Il re disse a Zibà: «Quanto appartiene a Merib-Bàal è tuo». Zibà rispose: «Mi prostro! Possa io trovar grazia ai tuoi occhi, re mio signore!».
5 Als nu de koning David tot aan Bahurim kwam, ziet, toen kwam van daar een man uit, van het geslacht van het huis van Saul, wiens naam was Simei, de zoon van Gera; hij ging steeds voort, en vloekte.
Quando poi il re Davide fu giunto a Bacurìm, ecco uscire di là un uomo della stessa famiglia della casa di Saul, chiamato Simeì, figlio di Ghera. Egli usciva imprecando
6 En hij wierp David met stenen, mitsgaders alle knechten van den koning David, hoewel al het volk en al de helden aan zijn rechter- en aan zijn linkerhand waren.
e gettava sassi contro Davide e contro tutti i ministri del re Davide, mentre tutto il popolo e tutti i prodi stavano alla destra e alla sinistra del re.
7 Aldus nu zeide Simei in zijn vloeken: Ga uit, ga uit, gij, man des bloeds, en gij, Belials man!
Simeì, maledicendo Davide, diceva: «Vattene, vattene, sanguinario, scellerato!
8 De HEERE heeft op u doen wederkomen al het bloed van Sauls huis, in wiens plaats gij geregeerd hebt; nu heeft de HEERE het koninkrijk gegeven in de hand van Absalom, uw zoon; zie nu, gij zijt in uw ongeluk, omdat gij een man des bloeds zijt.
Il Signore ha fatto ricadere sul tuo capo tutto il sangue della casa di Saul, al posto del quale regni; il Signore ha messo il regno nelle mani di Assalonne tuo figlio ed eccoti nella sventura che hai meritato, perché sei un sanguinario».
9 Toen zeide Abisai, de zoon van Zeruja, tot den koning: Waarom zou deze dode hond mijn heer den koning vloeken? Laat mij toch overgaan en zijn kop wegnemen.
Allora Abisài figlio di Zeruià disse al re: «Perché questo cane morto dovrà maledire il re mio signore? Lascia che io vada e gli tagli la testa!».
10 Maar de koning zeide: Wat heb ik met u te doen, gij zonen van Zeruja? Ja, laat hem vloeken; want de HEERE toch heeft tot hem gezegd: Vloek David; wie zou dan zeggen: Waarom hebt gij alzo gedaan?
Ma il re rispose: «Che ho io in comune con voi, figli di Zeruià? Se maledice, è perché il Signore gli ha detto: Maledici Davide! E chi potrà dire: Perché fai così?».
11 Voorts zeide David tot Abisai en tot al zijn knechten: Ziet, mijn zoon, die van mijn lijf is voortgekomen, zoekt mijn ziel; hoeveel te meer dan nu deze zoon van Jemini? Laat hem geworden, dat hij vloeke, want de HEERE heeft het hem gezegd.
Poi Davide disse ad Abisài e a tutti i suoi ministri: «Ecco, il figlio uscito dalle mie viscere cerca di togliermi la vita: Quanto più ora questo Beniaminita! Lasciate che maledica, poiché glielo ha ordinato il Signore.
12 Misschien zal de HEERE mijn ellende aanzien; en de HEERE zal mij goed vergelden voor zijn vloek, te dezen dage.
Forse il Signore guarderà la mia afflizione e mi renderà il bene in cambio della maledizione di oggi».
13 Alzo ging David met zijn lieden op den weg; en Simei ging al voort langs de zijde des bergs tegen hem over, en vloekte, en wierp met stenen van tegenover hem, en stoof met stof.

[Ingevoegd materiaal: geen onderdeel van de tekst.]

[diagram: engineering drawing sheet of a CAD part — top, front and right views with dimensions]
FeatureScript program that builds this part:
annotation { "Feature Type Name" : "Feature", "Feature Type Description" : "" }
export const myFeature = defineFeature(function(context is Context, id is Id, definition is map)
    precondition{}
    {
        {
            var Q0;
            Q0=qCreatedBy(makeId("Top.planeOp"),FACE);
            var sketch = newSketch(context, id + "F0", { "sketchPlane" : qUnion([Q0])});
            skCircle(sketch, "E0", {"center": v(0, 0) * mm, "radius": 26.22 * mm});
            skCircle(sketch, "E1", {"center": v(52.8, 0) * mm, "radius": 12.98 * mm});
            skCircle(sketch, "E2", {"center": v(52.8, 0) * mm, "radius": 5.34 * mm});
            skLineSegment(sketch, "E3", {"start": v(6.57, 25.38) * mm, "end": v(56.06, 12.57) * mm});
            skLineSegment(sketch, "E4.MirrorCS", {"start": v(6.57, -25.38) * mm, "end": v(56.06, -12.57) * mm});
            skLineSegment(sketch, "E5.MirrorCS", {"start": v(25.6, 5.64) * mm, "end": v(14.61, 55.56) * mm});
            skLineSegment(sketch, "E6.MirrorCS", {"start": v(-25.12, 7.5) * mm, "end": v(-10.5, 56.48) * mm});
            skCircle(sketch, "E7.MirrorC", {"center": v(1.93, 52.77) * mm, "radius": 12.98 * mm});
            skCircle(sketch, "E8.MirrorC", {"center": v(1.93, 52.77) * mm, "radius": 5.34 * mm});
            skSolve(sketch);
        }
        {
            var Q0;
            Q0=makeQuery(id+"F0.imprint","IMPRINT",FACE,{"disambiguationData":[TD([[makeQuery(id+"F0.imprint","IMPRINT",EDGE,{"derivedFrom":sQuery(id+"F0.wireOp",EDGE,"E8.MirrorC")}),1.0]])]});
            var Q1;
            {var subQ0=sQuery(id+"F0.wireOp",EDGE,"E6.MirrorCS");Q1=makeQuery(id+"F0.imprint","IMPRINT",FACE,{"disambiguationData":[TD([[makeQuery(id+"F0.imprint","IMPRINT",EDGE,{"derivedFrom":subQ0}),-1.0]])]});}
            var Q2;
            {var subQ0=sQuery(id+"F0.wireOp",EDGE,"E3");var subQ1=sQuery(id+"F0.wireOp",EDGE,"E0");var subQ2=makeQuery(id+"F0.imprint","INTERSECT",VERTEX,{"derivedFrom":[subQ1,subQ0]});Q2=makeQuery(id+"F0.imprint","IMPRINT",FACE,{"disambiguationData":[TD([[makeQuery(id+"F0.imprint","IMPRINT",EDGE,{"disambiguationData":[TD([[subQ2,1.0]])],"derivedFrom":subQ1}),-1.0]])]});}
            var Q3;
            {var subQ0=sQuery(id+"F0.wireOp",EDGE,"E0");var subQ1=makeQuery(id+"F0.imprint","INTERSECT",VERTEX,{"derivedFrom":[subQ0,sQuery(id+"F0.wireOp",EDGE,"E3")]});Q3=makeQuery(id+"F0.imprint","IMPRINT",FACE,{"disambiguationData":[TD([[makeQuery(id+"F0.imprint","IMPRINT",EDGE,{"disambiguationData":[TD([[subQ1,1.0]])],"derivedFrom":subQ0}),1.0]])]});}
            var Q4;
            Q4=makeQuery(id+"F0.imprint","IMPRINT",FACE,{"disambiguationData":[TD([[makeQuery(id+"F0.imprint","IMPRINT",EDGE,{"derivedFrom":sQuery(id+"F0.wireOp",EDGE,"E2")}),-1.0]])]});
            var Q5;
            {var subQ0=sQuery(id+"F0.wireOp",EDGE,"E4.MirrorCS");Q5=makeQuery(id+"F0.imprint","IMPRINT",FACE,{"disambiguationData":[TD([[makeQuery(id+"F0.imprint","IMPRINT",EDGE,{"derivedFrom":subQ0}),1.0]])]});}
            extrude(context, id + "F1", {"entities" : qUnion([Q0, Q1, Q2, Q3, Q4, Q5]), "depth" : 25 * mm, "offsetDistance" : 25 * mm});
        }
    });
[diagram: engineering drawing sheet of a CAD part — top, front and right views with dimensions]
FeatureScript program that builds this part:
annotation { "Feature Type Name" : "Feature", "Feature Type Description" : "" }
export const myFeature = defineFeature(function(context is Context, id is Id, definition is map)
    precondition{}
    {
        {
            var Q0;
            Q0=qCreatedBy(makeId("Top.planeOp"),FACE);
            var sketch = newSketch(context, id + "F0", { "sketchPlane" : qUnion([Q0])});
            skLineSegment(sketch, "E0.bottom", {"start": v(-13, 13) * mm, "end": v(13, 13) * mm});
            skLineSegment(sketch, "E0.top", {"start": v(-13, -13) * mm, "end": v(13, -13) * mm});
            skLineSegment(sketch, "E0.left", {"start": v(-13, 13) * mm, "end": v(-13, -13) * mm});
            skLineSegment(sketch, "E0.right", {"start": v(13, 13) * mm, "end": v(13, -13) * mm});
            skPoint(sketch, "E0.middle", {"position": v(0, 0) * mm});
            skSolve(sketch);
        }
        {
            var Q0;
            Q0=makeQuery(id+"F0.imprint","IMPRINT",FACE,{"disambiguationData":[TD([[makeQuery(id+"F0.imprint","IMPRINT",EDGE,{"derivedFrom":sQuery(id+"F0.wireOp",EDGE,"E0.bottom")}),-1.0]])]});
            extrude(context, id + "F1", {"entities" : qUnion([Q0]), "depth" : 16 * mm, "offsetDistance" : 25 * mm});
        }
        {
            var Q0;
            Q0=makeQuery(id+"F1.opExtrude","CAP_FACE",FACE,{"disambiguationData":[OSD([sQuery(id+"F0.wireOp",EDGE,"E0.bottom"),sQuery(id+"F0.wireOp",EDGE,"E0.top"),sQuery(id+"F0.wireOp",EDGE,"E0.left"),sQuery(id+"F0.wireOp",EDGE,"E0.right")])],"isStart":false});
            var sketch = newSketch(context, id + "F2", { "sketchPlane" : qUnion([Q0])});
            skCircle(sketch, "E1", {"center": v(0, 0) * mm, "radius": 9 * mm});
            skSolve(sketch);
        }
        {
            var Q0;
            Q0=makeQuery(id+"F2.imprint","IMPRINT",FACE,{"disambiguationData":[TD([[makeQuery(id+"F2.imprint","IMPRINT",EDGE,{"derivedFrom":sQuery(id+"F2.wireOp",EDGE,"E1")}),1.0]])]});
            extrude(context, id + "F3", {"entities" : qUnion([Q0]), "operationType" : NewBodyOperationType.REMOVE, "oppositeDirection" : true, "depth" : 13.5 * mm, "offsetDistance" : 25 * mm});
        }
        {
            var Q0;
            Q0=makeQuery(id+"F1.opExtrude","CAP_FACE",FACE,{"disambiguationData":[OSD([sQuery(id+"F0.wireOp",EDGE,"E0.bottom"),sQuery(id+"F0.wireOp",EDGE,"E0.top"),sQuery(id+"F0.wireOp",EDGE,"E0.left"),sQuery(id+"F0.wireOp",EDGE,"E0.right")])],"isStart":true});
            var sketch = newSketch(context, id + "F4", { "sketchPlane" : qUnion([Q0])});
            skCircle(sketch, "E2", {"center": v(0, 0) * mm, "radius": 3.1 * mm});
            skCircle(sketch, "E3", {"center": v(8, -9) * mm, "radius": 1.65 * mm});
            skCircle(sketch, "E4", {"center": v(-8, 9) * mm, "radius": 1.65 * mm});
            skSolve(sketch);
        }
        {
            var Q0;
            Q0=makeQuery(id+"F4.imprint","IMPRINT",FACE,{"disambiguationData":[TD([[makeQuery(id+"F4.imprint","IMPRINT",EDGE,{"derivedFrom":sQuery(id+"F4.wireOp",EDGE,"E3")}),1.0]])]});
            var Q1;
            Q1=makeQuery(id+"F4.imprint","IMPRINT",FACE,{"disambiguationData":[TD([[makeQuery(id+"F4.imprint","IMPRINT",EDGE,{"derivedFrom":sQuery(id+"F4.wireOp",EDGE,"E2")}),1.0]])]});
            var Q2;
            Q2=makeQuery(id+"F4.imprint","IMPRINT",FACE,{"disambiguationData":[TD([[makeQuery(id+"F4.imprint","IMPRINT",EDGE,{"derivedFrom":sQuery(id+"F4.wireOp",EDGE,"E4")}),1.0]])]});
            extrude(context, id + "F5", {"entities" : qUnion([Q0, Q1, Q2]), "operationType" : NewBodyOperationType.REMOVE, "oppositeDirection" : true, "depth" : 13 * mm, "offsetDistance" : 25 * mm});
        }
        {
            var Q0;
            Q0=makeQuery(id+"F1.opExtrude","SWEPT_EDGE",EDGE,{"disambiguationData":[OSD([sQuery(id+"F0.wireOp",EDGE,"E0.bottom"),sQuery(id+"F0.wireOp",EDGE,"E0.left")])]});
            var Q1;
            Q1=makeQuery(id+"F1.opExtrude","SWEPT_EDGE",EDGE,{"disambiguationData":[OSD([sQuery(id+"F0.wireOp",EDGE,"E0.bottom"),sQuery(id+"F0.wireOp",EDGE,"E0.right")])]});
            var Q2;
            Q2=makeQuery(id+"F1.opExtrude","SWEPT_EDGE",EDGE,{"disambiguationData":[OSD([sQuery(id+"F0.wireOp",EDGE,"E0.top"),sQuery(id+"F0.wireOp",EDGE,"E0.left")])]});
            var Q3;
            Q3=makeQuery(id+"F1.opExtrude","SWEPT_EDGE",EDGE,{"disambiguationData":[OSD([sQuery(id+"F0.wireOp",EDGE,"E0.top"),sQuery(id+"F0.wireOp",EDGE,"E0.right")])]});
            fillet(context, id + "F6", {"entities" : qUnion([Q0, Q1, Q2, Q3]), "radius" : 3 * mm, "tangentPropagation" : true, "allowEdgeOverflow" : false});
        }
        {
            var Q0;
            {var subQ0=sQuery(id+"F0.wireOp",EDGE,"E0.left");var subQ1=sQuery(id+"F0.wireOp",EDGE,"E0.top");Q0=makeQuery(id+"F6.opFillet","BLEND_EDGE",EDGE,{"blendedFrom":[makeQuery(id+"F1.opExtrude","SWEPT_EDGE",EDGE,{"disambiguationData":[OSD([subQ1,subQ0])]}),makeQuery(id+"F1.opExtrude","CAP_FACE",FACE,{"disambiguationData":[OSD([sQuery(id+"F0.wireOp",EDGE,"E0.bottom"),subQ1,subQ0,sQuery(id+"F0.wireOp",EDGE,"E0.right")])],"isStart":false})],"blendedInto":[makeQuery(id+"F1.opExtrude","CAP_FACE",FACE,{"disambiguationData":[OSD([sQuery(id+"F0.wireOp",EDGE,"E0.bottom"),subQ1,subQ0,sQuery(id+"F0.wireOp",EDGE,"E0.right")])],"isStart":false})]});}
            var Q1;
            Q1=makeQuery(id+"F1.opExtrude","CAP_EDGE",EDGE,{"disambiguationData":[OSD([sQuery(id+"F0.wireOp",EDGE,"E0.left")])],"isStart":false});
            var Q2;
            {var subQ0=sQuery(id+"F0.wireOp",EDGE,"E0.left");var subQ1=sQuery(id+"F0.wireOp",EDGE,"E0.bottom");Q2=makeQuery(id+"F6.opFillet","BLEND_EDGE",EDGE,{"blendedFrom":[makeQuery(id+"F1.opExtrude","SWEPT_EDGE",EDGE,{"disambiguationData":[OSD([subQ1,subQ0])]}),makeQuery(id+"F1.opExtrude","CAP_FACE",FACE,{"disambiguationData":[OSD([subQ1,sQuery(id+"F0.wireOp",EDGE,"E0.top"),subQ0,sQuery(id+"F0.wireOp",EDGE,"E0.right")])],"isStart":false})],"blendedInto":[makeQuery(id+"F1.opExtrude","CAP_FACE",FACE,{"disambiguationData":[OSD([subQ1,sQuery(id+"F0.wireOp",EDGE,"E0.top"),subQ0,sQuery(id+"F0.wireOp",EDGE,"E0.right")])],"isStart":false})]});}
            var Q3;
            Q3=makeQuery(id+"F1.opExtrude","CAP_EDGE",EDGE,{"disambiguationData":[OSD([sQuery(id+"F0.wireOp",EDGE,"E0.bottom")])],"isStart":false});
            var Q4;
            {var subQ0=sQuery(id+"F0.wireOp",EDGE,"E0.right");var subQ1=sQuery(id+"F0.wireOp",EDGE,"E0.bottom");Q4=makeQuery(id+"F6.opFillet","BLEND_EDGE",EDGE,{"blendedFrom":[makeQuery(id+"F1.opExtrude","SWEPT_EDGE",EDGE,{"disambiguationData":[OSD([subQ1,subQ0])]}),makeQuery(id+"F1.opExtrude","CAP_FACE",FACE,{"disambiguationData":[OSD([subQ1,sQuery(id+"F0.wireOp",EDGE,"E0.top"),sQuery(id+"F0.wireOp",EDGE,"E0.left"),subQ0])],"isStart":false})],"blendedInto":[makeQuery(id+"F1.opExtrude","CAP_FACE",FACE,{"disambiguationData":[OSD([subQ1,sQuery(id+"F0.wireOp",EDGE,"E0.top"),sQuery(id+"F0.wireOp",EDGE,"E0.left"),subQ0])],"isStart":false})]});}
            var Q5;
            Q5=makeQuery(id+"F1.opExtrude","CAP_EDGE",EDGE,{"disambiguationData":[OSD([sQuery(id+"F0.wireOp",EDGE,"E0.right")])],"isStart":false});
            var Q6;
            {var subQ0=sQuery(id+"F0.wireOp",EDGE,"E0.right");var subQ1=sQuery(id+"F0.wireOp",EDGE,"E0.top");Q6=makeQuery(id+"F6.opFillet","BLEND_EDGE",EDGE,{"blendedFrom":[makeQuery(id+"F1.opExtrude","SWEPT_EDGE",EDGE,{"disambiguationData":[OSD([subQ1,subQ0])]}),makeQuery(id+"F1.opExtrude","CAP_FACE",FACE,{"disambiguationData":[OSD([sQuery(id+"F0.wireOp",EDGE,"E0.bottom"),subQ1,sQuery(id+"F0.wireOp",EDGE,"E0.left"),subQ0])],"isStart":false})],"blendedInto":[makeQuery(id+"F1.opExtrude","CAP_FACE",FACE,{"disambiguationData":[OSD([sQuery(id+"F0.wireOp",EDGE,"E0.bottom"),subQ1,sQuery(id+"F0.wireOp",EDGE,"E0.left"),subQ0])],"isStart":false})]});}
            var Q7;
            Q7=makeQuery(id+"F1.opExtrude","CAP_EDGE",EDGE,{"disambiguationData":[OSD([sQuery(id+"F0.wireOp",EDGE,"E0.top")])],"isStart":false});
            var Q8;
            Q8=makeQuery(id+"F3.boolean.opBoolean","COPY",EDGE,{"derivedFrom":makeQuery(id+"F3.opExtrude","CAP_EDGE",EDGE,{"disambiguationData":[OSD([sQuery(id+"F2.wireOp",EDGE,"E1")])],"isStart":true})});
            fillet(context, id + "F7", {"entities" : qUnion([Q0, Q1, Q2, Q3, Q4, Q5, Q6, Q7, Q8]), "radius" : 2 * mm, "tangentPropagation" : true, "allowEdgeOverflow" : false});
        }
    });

Davide e la sua gente continuarono il cammino e Simeì camminava sul fianco del monte, parallelamente a Davide, e, cammin facendo, imprecava contro di lui, gli tirava sassi e gli lanciava polvere.
14 En de koning kwam in, en al het volk, dat met hem was, moede zijnde; en hij verkwikte zich aldaar.
Il re e tutta la gente che era con lui arrivarono stanchi presso il Giordano e là ripresero fiato.
15 Absalom nu en al het volk, de mannen van Israel, kwamen te Jeruzalem, en Achitofel met hem.
Intanto Assalonne con tutti gli Israeliti era entrato in Gerusalemme e Achitòfel era con lui.
16 En het geschiedde, als Husai, de Archiet, Davids vriend, tot Absalom kwam, dat Husai tot Absalom zeide: De koning leve, de koning leve!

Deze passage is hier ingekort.